- **出典本文**:
※ ※ ※

中央システム株式会社

星を掬う

町田その子さんの新作ですが、色々と思いを巡らせてしまいました。
大なり小なり、「娘」として生まれていれば考える事だなあと。逆に考えた事がない人は、ちょっとうらやましいかも。

あらすじ

主人公の千鶴は、DVされていた夫から逃げるように生活していた。だが、その夫は千鶴の居場所を特定し、家や働いている工場まで押しかけて金をせびり、自分が納得いかないと、千鶴に暴力をふるっていた。
逃げたい、とそう思った時、ラジオの企画に投稿したものが入賞された。自分の思い出を書いたそれはラジオ局が買い取り、匿名で放送される。そして、それを聞いたリスナーが千鶴を訪ねてきたのだ。
「この話の投稿者は千鶴さんではないですか?」と。

※ ※ ※

[保存データの項目]
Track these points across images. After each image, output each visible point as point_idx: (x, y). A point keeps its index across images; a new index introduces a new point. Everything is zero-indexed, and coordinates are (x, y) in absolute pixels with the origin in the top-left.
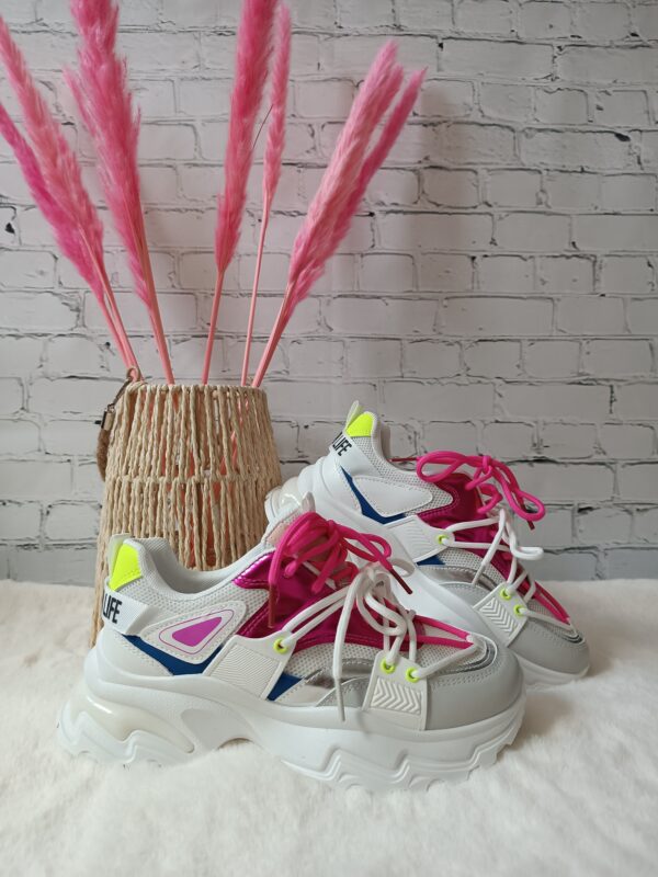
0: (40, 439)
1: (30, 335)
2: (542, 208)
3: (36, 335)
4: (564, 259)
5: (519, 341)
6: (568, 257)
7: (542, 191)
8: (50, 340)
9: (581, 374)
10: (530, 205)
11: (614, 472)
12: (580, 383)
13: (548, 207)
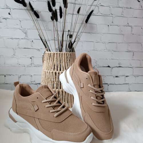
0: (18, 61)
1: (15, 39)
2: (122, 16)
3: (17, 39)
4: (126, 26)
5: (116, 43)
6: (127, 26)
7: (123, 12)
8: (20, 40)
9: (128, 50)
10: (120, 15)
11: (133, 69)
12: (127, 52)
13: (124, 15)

※ ※ ※

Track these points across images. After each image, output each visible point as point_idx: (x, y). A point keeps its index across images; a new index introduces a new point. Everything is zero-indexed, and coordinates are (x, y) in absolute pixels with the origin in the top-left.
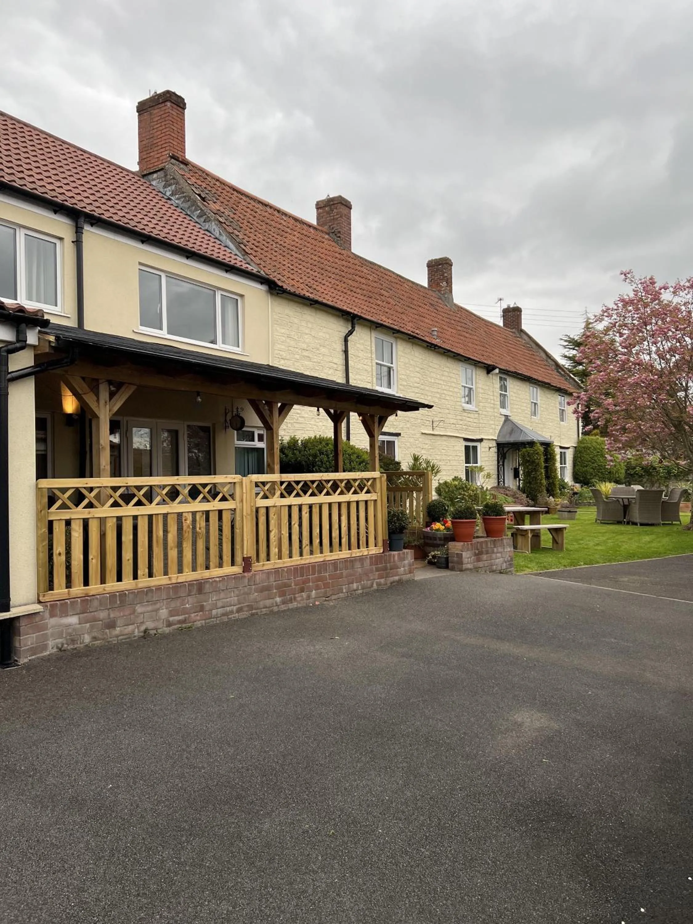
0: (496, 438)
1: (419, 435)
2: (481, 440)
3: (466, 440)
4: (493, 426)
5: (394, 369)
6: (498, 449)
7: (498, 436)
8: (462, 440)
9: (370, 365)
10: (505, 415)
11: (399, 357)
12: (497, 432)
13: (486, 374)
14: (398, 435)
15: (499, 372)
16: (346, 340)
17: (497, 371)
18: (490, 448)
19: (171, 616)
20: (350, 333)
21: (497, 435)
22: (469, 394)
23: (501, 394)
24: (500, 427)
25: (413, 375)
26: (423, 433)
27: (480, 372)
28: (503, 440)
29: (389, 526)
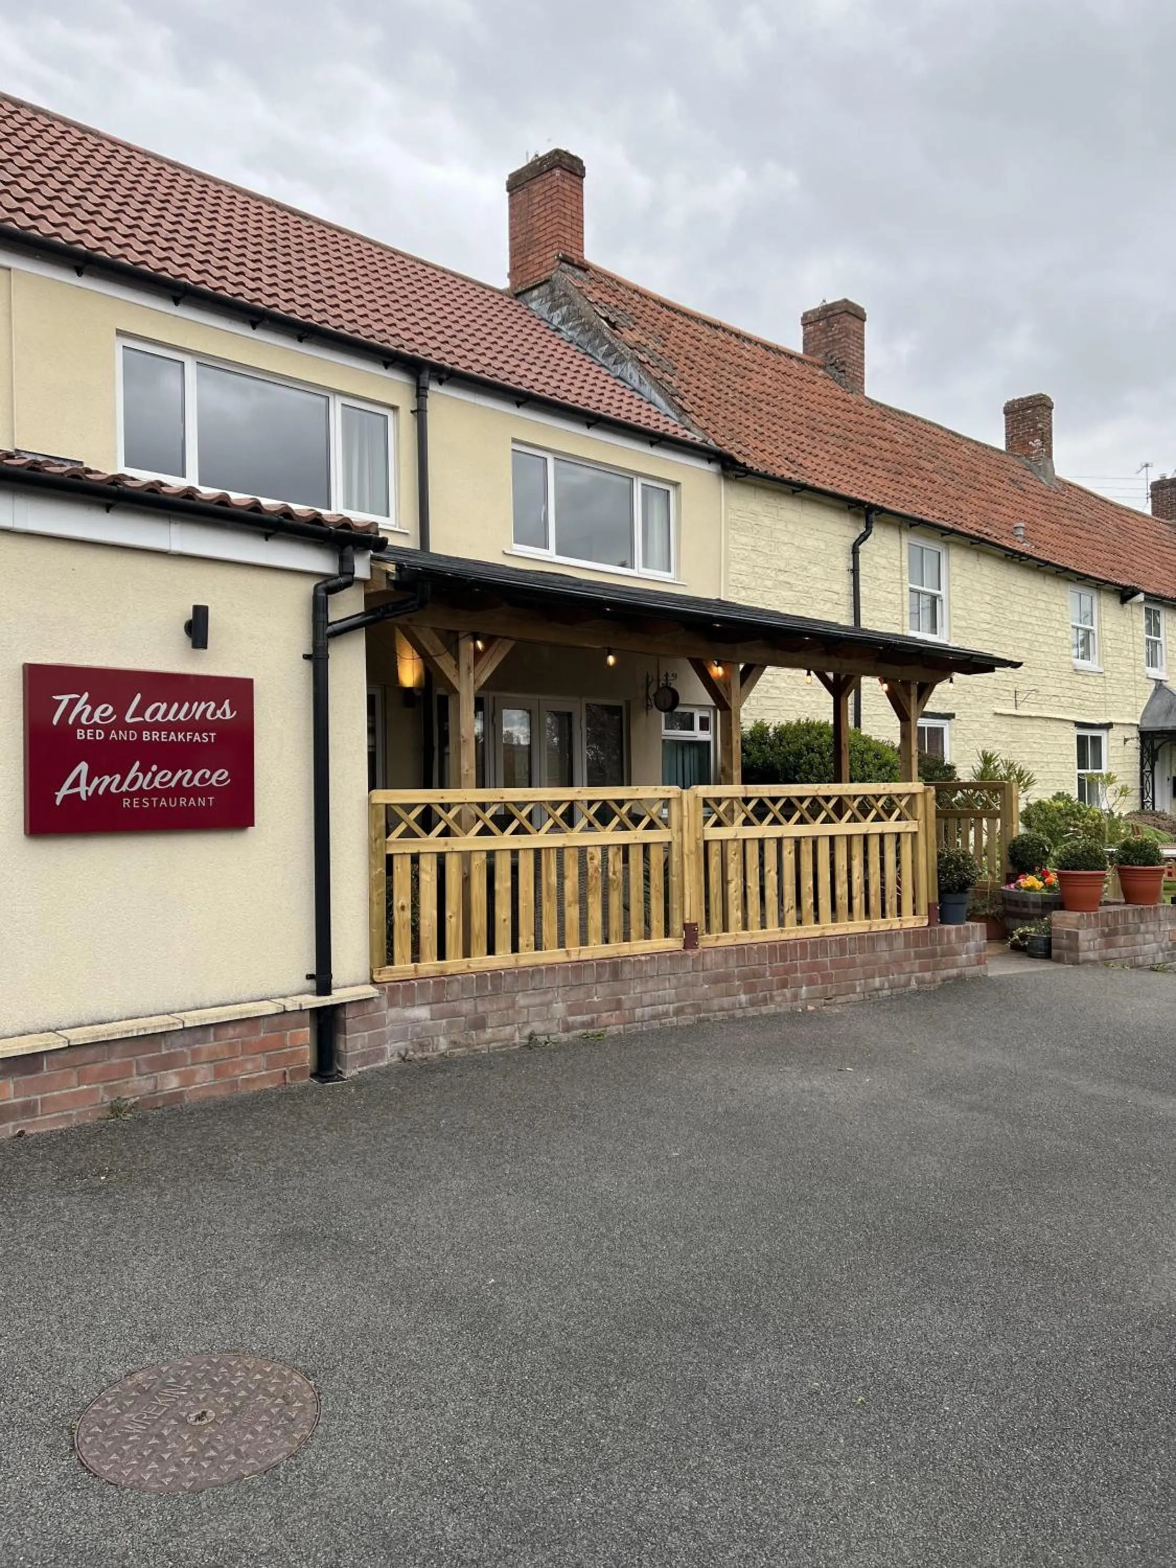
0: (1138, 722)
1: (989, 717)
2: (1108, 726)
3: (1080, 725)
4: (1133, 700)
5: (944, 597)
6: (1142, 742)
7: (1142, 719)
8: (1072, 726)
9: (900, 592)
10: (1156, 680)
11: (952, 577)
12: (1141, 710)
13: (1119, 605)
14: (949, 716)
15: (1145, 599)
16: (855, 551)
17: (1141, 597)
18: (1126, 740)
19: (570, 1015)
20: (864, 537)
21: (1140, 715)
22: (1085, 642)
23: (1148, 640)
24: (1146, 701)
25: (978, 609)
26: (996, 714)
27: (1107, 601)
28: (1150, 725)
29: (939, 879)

※ ※ ※

- **資料の読解**:
#1 「星を掬う」の紹介文によると、千鶴がラジオの企画に投稿したものには何が書かれていたか。
#2 「星を掬う」の紹介文のあらすじで、「だが、その夫は」で始まる文に述べられている夫の行為をすべて挙げなさい。
#3 「星を掬う」の紹介文のうち、「町田その子さんの新作ですが、色々と思いを巡らせてしまいました。」で始まり「ナーが千鶴を訪ねてきたのだ。」までの部分を、一字も変えずに書き出しなさい。

- **各問の解答**:
#1 千鶴自身の思い出が書かれていた。

#2
千鶴の居場所を特定した。
家や働いている工場まで押しかけた。
金をせびった。
自分が納得いかないと、千鶴に暴力をふるった。

#3
町田その子さんの新作ですが、色々と思いを巡らせてしまいました。
大なり小なり、「娘」として生まれていれば考える事だなあと。逆に考えた事がない人は、ちょっとうらやましいかも。

あらすじ

主人公の千鶴は、DVされていた夫から逃げるように生活していた。だが、その夫は千鶴の居場所を特定し、家や働いている工場まで押しかけて金をせびり、自分が納得いかないと、千鶴に暴力をふるっていた。
逃げたい、とそう思った時、ラジオの企画に投稿したものが入賞された。自分の思い出を書いたそれはラジオ局が買い取り、匿名で放送される。そして、それを聞いたリスナーが千鶴を訪ねてきたのだ。